SUMMARY The understudied protein targets that are the focus of the implementation phase of the Illuminating the Druggable Genome (IDG) project need to be placed in the contexts of gene-sets/pathways, drugs/small-molecules, diseases/phenotypes, and cells/tissues. By extending our previous methods, we will impute knowledge about the understudied potential target protein kinases, GPCRs, and ion channels listed in the RFA using machine learning strategies. To establish this classification system, we will organize data from many omics- and literature- based resources into attribute tables where genes are the rows and their attributes are the columns. Examples of such attribute tables include gene or protein expression in cancer cell lines (CCLE) or human tissues (GTEx), changes in expression in response to drug perturbations or single-gene knockdowns (LINCS), regulation by transcription factors based on ChIP-seq data (ENCODE), and phenotypes in mice observed when single genes are knocked out (KOMP). In total, we will process and abstract data from over 100 resources. We will then predict target functions, target association with pathways, small-molecules/drugs that modulate the activity and expression of the target, and target relevance to human disease. To further validate such predictions, we will employ text mining to identify knowledge that corroborates with the data mining predictions, perform molecular docking of predicted small molecules using homology modeling, and seek associations between variants and human diseases by mining electronic medical records (EMR) together with genomic profiling of thousands of patients. In addition, we will develop innovative data visualization tools to allow users to interact with all the collected data, and develop social networking software to build communities centered around proteins/genes/targets as well as biological topics including pathways, cell types, drugs/small-molecules, and diseases. Overall, we will develop an invaluable resource that will accelerate target and drug discovery.

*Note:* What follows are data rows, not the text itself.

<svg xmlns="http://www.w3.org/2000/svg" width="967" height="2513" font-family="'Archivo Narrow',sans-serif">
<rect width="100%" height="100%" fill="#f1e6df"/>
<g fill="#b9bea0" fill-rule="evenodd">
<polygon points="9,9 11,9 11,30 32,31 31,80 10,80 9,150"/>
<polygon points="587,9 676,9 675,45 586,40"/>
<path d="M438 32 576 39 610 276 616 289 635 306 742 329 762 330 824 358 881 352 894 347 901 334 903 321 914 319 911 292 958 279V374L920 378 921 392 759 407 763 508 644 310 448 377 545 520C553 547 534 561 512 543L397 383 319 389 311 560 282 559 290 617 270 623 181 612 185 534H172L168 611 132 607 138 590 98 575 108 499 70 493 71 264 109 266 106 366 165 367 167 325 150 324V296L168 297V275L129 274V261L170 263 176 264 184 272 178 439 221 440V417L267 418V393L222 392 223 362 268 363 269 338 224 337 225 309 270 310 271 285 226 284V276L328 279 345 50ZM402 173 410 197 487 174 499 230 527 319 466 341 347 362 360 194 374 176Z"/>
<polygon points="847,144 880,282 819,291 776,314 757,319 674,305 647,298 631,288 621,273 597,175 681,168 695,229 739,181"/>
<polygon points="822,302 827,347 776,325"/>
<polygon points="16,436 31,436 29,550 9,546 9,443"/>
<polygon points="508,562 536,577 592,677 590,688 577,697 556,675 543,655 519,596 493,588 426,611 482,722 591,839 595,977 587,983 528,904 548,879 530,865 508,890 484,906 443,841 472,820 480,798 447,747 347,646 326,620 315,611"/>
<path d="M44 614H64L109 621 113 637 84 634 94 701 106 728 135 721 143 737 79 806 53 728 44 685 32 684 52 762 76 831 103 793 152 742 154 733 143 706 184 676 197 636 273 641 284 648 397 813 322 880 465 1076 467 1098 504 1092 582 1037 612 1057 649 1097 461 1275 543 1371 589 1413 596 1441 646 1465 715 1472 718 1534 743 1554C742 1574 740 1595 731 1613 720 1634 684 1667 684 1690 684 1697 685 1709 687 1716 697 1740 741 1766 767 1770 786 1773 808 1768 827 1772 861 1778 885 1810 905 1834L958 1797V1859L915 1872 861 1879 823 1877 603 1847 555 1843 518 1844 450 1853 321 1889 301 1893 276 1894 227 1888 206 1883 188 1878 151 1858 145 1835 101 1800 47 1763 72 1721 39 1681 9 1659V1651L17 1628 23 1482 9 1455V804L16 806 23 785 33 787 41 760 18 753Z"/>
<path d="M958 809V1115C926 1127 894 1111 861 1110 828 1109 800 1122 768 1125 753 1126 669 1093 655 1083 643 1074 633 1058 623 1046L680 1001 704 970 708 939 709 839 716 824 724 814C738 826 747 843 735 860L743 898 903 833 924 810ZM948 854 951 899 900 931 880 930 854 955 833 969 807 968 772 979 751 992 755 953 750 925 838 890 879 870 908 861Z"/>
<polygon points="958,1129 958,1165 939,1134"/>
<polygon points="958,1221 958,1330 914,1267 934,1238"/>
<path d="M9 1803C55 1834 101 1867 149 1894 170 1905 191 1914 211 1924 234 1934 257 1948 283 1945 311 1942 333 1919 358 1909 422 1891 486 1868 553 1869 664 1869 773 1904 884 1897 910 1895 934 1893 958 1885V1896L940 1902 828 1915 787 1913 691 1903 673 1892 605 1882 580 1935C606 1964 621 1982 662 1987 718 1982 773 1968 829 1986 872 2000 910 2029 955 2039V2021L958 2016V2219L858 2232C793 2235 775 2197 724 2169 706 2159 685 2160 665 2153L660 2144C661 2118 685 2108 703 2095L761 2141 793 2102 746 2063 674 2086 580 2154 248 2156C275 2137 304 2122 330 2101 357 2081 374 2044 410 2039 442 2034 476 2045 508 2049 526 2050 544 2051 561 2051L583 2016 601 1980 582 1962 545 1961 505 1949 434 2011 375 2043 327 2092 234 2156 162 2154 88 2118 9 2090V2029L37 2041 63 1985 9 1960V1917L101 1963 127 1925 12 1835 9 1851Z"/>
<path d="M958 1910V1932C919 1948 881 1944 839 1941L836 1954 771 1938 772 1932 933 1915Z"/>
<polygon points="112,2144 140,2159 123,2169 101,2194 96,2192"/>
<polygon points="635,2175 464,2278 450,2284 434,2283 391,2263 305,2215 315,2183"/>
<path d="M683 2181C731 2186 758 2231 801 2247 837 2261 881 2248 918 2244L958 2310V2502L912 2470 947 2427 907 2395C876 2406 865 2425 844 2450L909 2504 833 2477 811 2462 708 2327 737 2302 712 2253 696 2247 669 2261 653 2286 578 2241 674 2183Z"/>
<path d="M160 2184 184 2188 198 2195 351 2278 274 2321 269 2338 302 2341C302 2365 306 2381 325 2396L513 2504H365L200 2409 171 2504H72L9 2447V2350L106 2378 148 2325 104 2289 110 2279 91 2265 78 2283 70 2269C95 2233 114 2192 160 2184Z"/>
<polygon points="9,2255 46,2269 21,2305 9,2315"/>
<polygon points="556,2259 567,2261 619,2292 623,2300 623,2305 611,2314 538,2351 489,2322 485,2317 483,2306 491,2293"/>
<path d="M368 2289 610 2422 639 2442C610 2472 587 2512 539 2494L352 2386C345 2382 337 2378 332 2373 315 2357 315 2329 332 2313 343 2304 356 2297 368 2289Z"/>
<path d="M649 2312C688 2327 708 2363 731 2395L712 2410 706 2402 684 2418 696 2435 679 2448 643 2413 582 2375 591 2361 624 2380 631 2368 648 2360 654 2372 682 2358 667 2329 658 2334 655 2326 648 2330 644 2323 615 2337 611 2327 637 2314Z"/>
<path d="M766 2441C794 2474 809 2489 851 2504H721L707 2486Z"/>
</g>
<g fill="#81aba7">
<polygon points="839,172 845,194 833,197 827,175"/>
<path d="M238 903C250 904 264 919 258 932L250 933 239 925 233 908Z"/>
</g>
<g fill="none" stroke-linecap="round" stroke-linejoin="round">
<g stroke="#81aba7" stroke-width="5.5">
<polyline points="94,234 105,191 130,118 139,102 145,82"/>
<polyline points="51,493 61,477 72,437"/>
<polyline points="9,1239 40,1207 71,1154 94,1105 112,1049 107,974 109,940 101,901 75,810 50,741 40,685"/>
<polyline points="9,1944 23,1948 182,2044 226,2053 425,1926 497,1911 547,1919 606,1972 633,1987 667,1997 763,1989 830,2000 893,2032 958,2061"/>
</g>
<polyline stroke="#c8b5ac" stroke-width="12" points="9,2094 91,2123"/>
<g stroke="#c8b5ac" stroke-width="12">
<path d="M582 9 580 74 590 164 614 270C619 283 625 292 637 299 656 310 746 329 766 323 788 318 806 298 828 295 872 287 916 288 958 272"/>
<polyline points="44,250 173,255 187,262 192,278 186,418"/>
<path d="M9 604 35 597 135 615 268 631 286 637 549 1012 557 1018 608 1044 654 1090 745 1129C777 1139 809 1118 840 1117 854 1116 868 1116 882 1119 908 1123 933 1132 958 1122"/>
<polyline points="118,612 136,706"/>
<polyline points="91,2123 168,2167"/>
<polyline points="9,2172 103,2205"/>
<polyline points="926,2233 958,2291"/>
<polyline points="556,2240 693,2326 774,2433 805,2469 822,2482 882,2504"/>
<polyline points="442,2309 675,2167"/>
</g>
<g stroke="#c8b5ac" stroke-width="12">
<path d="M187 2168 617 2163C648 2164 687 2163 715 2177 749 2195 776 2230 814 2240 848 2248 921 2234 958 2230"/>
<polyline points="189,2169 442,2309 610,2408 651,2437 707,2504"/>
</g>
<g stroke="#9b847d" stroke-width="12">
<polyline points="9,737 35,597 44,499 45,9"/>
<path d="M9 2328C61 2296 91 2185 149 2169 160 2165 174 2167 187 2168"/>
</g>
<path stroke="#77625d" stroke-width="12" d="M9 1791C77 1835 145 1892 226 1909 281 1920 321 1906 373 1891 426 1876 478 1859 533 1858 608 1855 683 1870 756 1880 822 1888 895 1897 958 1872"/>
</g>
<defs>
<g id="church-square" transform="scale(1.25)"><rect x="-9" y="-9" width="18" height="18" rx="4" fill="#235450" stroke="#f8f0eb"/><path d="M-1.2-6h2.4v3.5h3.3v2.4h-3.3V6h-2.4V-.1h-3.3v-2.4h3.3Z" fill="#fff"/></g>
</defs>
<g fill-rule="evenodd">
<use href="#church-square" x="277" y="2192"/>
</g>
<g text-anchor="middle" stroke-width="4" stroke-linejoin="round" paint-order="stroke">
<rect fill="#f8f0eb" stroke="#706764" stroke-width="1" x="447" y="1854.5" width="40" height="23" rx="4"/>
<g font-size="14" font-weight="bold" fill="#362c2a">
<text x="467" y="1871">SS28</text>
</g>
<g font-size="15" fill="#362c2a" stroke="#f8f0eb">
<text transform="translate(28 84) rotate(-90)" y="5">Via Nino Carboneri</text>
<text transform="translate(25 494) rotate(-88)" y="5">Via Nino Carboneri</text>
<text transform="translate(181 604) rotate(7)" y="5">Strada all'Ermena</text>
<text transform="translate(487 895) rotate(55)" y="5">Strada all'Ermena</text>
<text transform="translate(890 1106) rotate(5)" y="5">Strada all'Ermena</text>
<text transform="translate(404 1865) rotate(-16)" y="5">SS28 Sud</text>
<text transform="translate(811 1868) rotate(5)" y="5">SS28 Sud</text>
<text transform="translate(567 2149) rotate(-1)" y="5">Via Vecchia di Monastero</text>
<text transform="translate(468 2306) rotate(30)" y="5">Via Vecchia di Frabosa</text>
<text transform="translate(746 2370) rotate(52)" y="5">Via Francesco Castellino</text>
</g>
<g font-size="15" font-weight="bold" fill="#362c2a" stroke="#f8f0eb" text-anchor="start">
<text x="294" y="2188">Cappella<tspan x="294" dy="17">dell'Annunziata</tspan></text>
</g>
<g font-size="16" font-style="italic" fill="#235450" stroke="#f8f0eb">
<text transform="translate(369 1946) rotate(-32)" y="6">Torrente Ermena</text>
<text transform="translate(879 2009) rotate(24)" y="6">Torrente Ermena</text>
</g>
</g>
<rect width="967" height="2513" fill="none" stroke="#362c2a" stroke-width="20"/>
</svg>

概括 未充分研究的蛋白质靶点是“照亮药物”实施阶段的重点 基因组（IDG）项目需要置于基因集/通路、药物/小分子、 疾病/表型和细胞/组织。通过扩展我们之前的方法，我们将估算关于 使用机器在 RFA 中列出的待研究的潜在靶蛋白激酶、GPCR 和离子通道 学习策略。为了建立这个分类系统，我们将组织来自许多组学和文献的数据 基于资源的属性表，其中基因是行，它们的属性是列。示例 这些属性表包括癌细胞系（CCLE）或人体组织（GTEx）中的基因或蛋白质表达， 响应药物扰动或单基因敲低（LINCS）的表达变化，通过调节 基于 ChIP-seq 数据 (ENCODE) 的转录因子，以及单基因时观察到的小鼠表型 被淘汰（KOMP）。总的来说，我们将从 100 多个资源中处理和提取数据。然后我们将预测 目标功能、与途径的目标关联、调节活性的小分子/药物以及 靶标的表达以及靶标与人类疾病的相关性。为了进一步验证此类预测，我们将 采用文本挖掘来识别与数据挖掘预测相符的知识，执行分子分析 使用同源模型对接预测的小分子，并寻找变体和 通过挖掘电子病历 (EMR) 以及数千个基因组分析来诊断人类疾病 患者。此外，我们将开发创新的数据可视化工具，让用户能够与所有 收集数据，并开发社交网络软件，建立以 蛋白质/基因/靶标以及生物主题，包括途径、细胞类型、药物/小分子和 疾病。总体而言，我们将开发宝贵的资源，以加速靶标和药物的发现。